> [Exercise brief] For the word "middle", count the lines of the records that hold it, and give only that number.
■ ■ ■
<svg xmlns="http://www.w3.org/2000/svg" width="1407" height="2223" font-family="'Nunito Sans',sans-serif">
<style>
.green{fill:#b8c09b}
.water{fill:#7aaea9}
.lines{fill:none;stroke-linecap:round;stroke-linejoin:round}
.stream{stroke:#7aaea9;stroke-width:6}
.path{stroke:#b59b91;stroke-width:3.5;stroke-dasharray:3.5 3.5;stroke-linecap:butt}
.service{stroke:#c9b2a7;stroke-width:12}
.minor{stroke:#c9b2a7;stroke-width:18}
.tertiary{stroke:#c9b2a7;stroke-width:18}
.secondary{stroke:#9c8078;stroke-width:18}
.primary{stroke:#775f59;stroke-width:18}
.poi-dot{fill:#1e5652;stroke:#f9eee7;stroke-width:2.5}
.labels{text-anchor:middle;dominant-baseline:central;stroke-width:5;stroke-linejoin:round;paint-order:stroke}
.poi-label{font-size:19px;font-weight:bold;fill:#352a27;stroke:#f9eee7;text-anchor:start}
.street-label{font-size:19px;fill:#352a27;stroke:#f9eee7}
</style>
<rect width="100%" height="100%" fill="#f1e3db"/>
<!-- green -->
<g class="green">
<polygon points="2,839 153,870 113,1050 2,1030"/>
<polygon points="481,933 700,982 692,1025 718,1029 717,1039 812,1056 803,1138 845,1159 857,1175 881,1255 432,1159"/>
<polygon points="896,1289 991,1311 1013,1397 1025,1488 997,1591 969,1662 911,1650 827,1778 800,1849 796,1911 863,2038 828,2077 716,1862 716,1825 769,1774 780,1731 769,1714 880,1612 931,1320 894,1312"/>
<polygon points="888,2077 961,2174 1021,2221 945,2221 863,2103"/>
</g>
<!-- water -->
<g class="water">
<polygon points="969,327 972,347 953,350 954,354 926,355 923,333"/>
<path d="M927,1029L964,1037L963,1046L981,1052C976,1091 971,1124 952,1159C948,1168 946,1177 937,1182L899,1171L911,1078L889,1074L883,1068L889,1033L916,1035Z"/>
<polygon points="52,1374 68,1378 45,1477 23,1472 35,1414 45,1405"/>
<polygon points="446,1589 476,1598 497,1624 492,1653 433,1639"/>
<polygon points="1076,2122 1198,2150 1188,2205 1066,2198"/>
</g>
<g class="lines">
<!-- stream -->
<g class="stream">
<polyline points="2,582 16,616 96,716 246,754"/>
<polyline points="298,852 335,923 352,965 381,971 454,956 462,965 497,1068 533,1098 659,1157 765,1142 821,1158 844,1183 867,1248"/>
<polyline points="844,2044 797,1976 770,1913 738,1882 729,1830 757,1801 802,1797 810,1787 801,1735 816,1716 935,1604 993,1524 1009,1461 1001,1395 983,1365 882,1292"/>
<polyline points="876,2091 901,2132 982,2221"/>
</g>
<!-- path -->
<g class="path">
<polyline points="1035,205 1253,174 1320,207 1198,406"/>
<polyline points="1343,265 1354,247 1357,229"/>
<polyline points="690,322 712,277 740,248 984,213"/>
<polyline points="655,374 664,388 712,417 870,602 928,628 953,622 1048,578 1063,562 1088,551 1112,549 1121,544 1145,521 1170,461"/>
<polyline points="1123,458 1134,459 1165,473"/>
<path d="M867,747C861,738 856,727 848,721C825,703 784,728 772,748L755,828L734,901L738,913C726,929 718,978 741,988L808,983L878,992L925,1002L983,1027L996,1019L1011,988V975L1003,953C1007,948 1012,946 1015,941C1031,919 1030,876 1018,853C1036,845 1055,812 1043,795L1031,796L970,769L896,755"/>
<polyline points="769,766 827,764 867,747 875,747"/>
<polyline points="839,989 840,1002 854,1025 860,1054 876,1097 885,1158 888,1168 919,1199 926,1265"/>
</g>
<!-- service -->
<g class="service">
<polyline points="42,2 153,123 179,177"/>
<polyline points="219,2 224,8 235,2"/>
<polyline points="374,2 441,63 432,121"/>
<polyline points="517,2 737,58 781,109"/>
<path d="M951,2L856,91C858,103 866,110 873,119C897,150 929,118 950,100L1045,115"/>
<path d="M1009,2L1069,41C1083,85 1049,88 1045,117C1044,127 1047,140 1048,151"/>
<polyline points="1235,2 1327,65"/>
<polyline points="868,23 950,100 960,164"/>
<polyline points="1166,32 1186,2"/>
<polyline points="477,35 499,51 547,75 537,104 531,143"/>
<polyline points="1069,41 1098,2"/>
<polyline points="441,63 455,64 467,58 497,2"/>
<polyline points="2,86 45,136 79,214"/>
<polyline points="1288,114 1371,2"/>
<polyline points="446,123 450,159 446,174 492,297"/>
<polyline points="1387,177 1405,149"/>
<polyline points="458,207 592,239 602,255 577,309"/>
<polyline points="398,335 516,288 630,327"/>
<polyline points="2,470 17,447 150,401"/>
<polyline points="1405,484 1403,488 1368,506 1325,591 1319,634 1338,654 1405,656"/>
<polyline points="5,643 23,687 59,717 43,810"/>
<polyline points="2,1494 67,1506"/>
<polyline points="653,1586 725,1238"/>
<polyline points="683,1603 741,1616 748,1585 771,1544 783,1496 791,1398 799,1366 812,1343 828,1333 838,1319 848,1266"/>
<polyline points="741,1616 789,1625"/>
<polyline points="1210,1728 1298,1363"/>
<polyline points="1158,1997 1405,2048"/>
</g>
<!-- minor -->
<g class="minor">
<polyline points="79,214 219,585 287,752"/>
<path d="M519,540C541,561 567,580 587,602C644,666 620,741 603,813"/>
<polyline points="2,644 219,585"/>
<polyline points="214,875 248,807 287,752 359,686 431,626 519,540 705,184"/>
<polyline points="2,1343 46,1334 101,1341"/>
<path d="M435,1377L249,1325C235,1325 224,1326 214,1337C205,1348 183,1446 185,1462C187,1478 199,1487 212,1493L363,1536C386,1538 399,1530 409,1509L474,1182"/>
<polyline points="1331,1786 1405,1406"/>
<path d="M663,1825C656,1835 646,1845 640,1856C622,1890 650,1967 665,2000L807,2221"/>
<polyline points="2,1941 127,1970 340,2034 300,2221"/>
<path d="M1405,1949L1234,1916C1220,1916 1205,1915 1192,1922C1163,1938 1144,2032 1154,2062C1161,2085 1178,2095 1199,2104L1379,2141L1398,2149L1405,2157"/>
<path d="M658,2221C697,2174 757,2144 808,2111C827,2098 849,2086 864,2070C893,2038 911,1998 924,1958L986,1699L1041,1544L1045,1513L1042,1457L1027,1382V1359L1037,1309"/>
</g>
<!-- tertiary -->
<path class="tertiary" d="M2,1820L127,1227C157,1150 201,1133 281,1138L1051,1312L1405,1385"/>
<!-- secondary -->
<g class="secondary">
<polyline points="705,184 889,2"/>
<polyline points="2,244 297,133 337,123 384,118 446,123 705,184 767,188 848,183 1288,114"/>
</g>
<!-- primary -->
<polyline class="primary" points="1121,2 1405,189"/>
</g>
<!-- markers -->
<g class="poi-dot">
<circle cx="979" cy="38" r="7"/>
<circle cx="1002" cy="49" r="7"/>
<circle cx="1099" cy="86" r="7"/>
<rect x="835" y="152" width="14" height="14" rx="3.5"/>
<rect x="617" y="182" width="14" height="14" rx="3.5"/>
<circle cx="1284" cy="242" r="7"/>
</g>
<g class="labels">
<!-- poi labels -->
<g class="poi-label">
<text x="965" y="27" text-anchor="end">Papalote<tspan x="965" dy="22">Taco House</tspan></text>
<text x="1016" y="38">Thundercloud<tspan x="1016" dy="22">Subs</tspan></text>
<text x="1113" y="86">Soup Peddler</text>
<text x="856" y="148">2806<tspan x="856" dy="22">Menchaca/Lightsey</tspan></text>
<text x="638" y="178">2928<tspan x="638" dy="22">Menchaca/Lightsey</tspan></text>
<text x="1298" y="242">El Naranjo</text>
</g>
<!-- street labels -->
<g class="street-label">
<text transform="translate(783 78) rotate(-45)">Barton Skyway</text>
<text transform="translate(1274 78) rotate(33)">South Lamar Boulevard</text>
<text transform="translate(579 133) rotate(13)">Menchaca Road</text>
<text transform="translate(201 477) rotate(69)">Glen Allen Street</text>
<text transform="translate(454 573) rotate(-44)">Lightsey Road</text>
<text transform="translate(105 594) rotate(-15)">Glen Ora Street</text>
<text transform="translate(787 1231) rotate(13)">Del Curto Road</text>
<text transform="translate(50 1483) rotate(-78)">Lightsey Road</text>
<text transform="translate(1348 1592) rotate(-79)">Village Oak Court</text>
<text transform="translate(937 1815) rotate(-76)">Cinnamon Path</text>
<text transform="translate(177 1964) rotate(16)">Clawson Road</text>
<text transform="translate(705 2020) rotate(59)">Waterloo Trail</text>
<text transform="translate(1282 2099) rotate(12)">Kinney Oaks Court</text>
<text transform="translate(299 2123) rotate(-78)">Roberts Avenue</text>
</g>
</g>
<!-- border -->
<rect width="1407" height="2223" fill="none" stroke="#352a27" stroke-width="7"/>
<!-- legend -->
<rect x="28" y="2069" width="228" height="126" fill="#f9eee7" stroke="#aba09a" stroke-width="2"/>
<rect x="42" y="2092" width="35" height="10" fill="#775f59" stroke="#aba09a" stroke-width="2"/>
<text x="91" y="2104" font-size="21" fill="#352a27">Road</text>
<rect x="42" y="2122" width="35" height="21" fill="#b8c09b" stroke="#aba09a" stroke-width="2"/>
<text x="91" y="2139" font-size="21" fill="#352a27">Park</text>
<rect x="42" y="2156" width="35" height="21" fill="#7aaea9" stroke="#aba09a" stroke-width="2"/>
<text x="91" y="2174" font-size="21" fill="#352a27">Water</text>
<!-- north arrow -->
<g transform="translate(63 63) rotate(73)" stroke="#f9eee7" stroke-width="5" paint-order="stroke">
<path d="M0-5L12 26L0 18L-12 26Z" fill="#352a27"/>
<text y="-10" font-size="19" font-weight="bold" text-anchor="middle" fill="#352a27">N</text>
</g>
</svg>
■ ■ ■
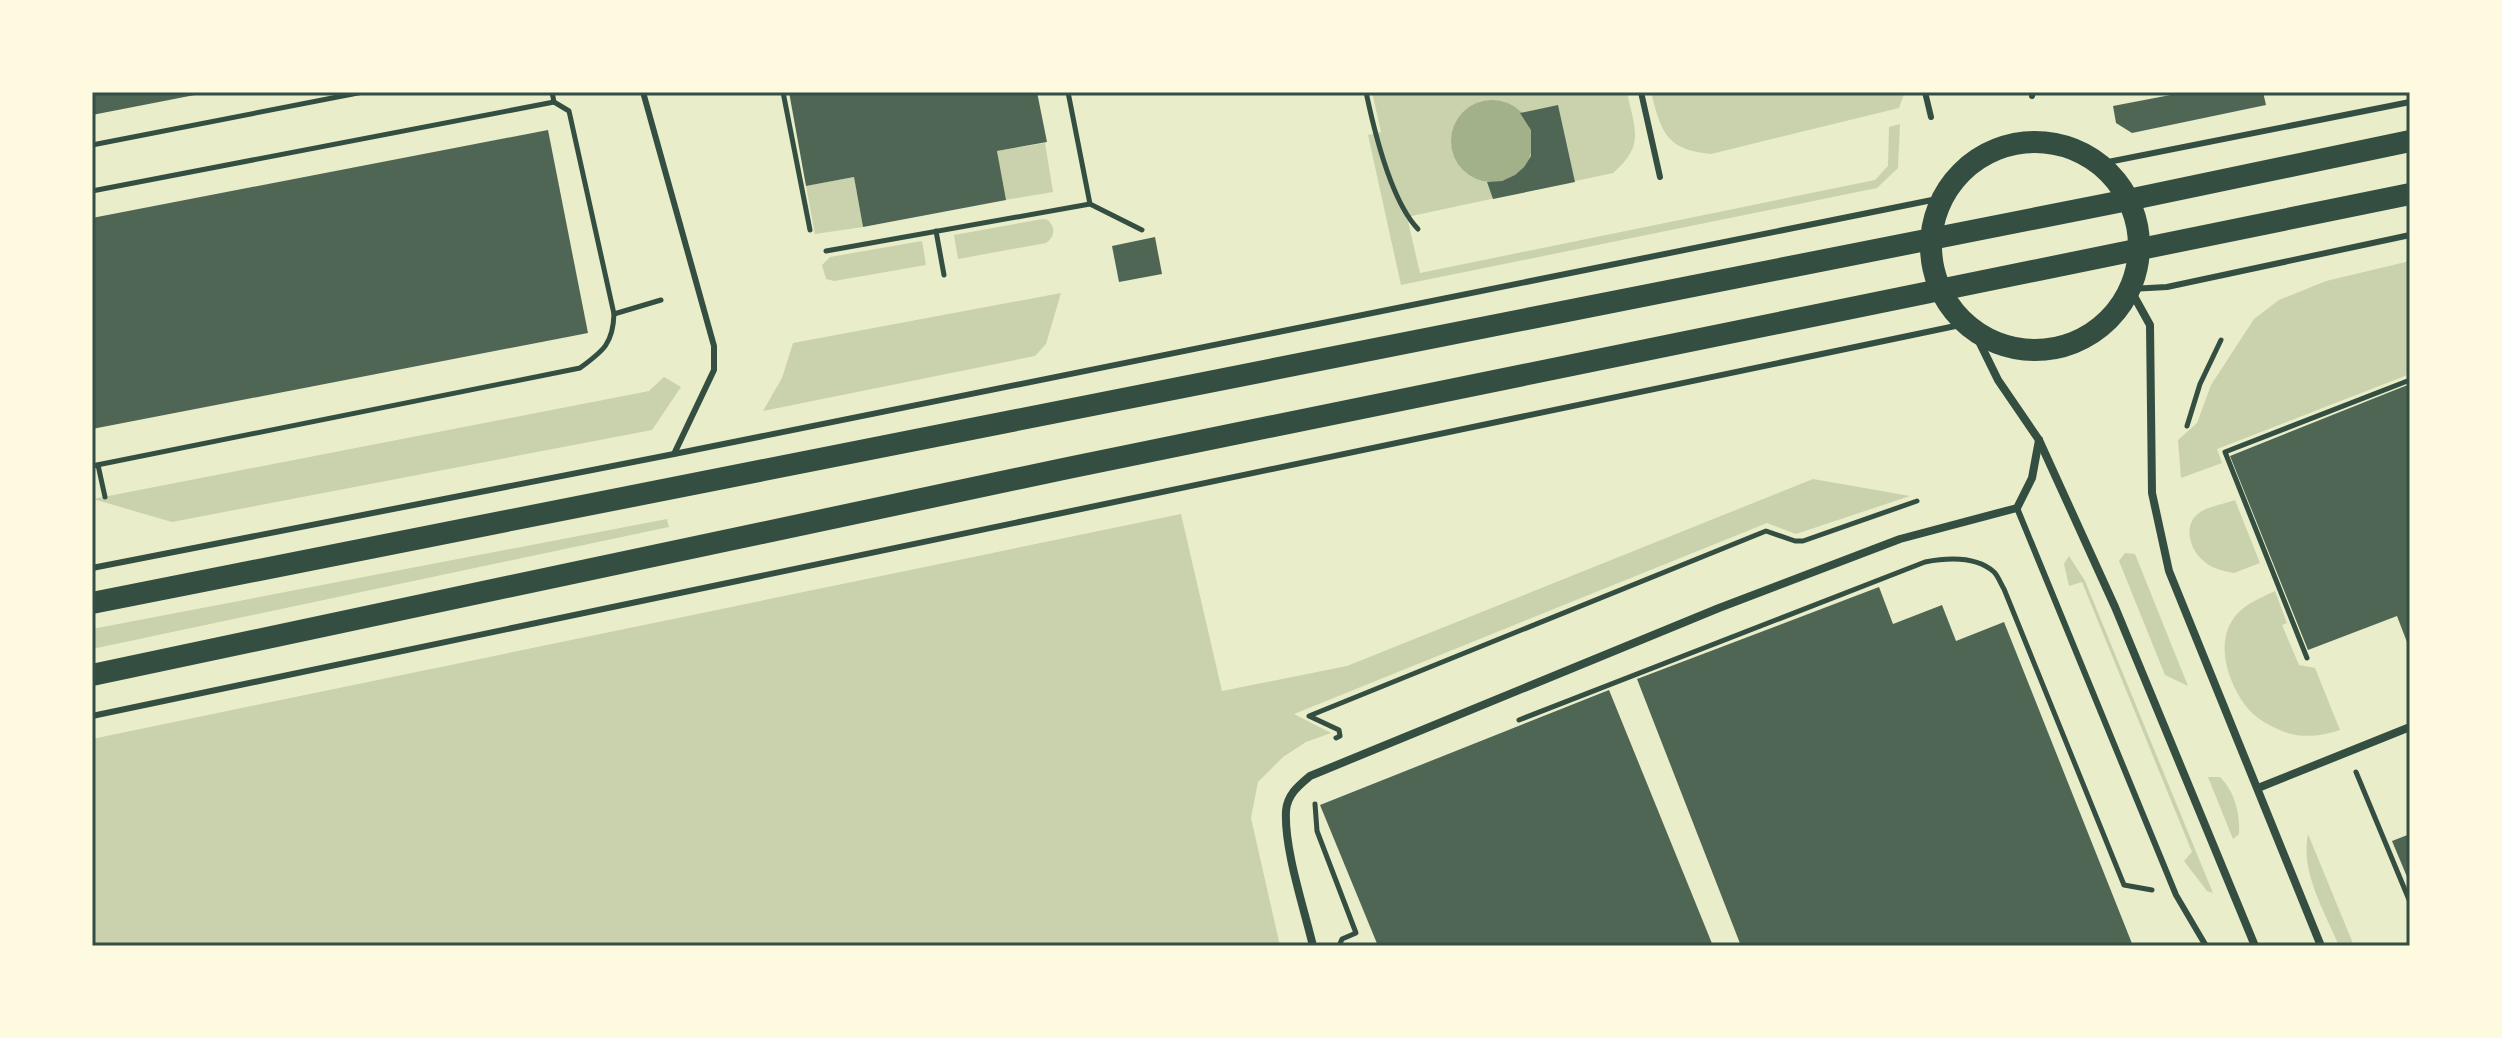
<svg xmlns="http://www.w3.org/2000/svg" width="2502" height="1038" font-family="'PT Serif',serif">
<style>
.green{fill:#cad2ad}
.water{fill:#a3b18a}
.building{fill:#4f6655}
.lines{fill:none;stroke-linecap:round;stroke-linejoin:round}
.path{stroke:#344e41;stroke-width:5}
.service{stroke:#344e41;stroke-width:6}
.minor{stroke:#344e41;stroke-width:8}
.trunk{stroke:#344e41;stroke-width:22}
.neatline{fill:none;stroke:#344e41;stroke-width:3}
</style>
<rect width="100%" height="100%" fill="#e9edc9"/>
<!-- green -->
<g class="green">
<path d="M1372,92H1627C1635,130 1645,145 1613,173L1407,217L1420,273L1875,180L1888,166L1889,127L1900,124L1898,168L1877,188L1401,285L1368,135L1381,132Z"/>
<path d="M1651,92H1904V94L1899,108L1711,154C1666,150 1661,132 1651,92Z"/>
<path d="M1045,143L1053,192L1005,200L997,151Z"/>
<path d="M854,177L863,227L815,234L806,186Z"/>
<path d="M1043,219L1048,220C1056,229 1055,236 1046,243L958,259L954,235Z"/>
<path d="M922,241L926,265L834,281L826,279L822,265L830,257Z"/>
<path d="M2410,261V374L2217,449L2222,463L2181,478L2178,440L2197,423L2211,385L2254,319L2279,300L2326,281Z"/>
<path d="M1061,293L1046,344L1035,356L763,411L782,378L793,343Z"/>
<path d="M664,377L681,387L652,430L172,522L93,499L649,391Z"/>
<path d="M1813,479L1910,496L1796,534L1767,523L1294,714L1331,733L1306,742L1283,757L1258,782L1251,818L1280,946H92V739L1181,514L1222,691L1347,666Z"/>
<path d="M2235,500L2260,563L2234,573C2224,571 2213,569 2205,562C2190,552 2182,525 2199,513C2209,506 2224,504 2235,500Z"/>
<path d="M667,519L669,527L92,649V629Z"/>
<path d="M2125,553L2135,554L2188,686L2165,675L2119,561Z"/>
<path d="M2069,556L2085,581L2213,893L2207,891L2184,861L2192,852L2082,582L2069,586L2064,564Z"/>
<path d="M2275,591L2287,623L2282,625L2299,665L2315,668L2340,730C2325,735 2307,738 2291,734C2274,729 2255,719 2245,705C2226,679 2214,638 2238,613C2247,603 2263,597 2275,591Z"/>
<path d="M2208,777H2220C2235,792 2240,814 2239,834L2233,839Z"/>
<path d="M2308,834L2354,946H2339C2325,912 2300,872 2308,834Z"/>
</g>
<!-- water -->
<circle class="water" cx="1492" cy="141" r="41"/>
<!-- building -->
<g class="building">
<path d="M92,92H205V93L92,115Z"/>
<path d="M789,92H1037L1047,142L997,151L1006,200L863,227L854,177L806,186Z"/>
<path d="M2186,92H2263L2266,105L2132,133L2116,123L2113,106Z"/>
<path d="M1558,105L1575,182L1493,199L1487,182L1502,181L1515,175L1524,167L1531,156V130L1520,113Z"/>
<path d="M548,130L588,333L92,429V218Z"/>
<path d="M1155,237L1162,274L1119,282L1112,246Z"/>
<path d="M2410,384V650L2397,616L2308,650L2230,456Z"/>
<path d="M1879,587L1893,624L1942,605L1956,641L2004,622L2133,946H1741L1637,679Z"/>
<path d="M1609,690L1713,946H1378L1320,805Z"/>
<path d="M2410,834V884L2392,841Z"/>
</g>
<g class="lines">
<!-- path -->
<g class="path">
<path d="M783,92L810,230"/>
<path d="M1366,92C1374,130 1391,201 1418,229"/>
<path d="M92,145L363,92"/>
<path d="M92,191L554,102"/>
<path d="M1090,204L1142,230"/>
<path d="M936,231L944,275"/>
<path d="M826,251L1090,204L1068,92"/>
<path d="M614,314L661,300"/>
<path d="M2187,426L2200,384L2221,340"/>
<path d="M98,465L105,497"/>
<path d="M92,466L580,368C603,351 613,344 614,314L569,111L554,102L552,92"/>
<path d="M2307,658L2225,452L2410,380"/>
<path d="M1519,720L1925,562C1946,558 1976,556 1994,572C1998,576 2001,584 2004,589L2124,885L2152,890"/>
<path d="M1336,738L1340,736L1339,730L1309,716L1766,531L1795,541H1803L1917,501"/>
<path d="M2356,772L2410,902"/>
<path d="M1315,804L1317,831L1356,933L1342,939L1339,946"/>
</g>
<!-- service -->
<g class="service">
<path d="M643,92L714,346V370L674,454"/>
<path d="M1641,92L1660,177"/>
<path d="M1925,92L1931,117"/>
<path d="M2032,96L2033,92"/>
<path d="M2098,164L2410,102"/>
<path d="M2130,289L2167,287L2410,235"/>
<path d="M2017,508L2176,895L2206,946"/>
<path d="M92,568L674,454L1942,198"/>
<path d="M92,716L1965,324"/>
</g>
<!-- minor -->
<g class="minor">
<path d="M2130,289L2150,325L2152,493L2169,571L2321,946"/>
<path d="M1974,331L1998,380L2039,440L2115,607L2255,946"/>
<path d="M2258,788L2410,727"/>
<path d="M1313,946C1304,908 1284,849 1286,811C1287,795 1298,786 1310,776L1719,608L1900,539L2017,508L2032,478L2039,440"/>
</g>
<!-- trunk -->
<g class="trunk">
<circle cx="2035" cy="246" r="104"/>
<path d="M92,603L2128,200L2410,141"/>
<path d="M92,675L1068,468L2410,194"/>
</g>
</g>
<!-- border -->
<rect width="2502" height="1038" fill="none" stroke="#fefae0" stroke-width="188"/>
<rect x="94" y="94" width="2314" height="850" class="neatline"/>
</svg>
■ ■ ■
> [Solution to the problem] 2